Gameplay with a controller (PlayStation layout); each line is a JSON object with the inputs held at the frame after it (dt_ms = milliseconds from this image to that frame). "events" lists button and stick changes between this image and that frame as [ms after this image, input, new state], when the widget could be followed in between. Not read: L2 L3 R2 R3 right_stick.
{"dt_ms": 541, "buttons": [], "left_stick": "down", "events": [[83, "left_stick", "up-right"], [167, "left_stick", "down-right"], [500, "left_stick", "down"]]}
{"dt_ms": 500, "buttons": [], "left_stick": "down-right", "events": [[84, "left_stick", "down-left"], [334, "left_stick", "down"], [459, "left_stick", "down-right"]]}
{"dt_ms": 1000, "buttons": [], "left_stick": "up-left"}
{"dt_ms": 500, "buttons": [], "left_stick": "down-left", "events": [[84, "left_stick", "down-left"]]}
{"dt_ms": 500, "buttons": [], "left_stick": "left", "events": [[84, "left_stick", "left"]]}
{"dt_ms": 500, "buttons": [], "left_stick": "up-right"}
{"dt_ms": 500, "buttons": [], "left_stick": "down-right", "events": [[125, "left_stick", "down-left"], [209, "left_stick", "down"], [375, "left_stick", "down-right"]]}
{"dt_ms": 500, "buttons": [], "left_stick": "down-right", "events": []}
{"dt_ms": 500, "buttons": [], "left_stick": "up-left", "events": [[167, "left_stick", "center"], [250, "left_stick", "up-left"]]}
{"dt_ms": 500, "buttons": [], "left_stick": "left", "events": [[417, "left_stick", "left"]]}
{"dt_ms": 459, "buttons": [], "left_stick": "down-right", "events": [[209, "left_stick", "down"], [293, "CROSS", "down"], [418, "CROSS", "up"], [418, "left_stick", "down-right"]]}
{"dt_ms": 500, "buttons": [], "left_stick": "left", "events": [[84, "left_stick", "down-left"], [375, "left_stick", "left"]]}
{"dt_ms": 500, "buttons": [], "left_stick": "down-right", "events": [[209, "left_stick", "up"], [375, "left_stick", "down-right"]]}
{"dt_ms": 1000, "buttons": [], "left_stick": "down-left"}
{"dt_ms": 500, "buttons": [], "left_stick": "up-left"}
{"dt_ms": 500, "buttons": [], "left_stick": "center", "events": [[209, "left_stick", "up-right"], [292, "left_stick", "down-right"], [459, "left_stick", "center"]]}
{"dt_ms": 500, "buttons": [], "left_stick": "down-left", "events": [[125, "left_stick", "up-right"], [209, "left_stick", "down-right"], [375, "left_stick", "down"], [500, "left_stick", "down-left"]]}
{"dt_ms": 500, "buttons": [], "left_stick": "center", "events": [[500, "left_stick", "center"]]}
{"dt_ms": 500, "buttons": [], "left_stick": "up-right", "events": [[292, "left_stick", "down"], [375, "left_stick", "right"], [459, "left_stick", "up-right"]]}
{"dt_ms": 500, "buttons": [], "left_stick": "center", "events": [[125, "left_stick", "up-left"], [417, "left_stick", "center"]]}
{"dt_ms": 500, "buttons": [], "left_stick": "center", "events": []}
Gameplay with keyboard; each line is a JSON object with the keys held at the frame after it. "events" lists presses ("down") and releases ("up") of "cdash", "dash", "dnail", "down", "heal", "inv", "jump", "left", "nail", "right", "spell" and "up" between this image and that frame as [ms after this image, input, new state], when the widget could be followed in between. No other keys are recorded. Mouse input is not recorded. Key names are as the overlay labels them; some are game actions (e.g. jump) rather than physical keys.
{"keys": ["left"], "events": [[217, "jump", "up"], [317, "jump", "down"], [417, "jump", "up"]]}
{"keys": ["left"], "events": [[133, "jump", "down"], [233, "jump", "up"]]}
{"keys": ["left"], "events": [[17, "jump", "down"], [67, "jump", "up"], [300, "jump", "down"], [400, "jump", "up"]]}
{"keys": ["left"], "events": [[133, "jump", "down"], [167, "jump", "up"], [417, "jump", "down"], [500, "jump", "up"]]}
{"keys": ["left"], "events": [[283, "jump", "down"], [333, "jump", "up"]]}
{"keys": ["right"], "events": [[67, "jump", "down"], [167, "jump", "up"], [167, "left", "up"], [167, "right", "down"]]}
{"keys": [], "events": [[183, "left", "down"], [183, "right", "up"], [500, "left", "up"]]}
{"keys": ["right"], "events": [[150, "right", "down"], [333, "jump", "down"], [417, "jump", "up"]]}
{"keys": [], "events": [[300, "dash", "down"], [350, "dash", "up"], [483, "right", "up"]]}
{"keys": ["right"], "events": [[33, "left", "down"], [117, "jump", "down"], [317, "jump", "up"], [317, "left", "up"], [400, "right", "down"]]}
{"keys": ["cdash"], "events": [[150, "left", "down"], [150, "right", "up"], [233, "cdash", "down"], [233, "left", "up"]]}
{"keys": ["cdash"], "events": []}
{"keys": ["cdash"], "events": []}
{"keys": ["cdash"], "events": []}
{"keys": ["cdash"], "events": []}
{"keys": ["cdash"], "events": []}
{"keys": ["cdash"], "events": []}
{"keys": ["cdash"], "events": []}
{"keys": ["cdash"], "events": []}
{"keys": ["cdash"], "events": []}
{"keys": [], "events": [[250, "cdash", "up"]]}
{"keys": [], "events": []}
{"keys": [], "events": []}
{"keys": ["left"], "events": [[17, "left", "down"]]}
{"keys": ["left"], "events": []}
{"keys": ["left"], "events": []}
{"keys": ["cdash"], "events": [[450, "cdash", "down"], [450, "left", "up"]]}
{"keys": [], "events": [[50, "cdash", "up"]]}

● **What to work on**
When a line in the records holds the string "center", copy that line.

● **Expected output**
{"dt_ms": 500, "buttons": [], "left_stick": "up-left", "events": [[167, "left_stick", "center"], [250, "left_stick", "up-left"]]}
{"dt_ms": 500, "buttons": [], "left_stick": "center", "events": [[209, "left_stick", "up-right"], [292, "left_stick", "down-right"], [459, "left_stick", "center"]]}
{"dt_ms": 500, "buttons": [], "left_stick": "center", "events": [[500, "left_stick", "center"]]}
{"dt_ms": 500, "buttons": [], "left_stick": "center", "events": [[125, "left_stick", "up-left"], [417, "left_stick", "center"]]}
{"dt_ms": 500, "buttons": [], "left_stick": "center", "events": []}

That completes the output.